On transition to the ONCA (the “Act”) the toolkit states:
- All the provisions of the Act will apply automatically to new not-for-profit organizations that incorporate under it.
- In general, the provisions of the Act will apply automatically to existing corporations where their incorporating documents (i.e., letters patent, supplementary letters patent, by-laws and special resolutions) do not say anything about a particular requirement of the Act.
- Existing not-for-profit corporations will have a three-year transition period once the Act is in force to amend their incorporating documents. Existing corporations are encouraged to review their documents before the end of this period.
The government takes the position that provisions of these documents that are valid under the current Corporations Act will continue to be valid until the end of the three-year transition period or sooner if the corporation amends them to conform with the Act. Corporations are encouraged to review their documents before the end of this period.
For existing corporations, the toolkit notes that items to consider as part of the transition include:
- Letters patent and supplementary letters patent
- Review the corporation’s purposes to make sure they reflect current or proposed future activities and are consistent with other laws or court decisions that may govern the corporation.
- Review special provisions, such as the number of directors, powers of the corporation and the distribution of a corporation’s remaining property when it winds up or dissolves.
- Review the corporation’s articles. If the corporation has two or more classes or groups of members, at least one class or group needs to be given the right to vote at member meetings, and this must be set out in the articles. Many existing not-for-profit corporations have these in their by-laws.

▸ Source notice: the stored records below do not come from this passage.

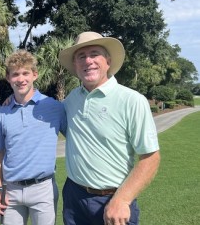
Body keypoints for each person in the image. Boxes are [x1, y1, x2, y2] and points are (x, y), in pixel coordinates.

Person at [58, 31, 161, 225]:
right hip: (74, 197)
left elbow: (150, 158)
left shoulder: (132, 100)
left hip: (114, 200)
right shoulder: (71, 100)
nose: (88, 61)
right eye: (81, 56)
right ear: (75, 65)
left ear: (107, 60)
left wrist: (122, 199)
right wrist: (11, 100)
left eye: (94, 54)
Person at [0, 50, 67, 225]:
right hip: (11, 191)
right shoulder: (2, 113)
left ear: (35, 74)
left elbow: (76, 138)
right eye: (15, 74)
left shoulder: (54, 107)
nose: (21, 79)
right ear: (9, 78)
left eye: (26, 73)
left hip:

- Review director and officer provisions, for example, to make sure a director’s maximum term of office lines up with what is in the Act.
- Review member provisions. The by-laws must set out the conditions for being a member.
- Review borrowing powers. Under the Act, a not-for-profit corporation does not need to pass a by-law for borrowing powers.
- Consider whether any changes should be made to voting methods in light of the new requirement for mandatory proxies or alternative means of voting at members’ meetings such as mailed-in ballot, telephone or electronic means.
- Consider whether or not to add a provision allowing membership transfers. Otherwise membership may only be transferred to the corporation.
The Ministry has other resources on its website, including a plain language guide, a full transition checklist and draft default by-law. The toolkit notes to “Check the Ministry of Consumer Services” website regularly to confirm the effective date.”
The lawyers in Miller Thomson LLP’s Charities and Not-for-Profit Group can assist corporations to make a smooth transition into the ONCA and to understand these new statutes. We will continue to update our readers on ONCA developments.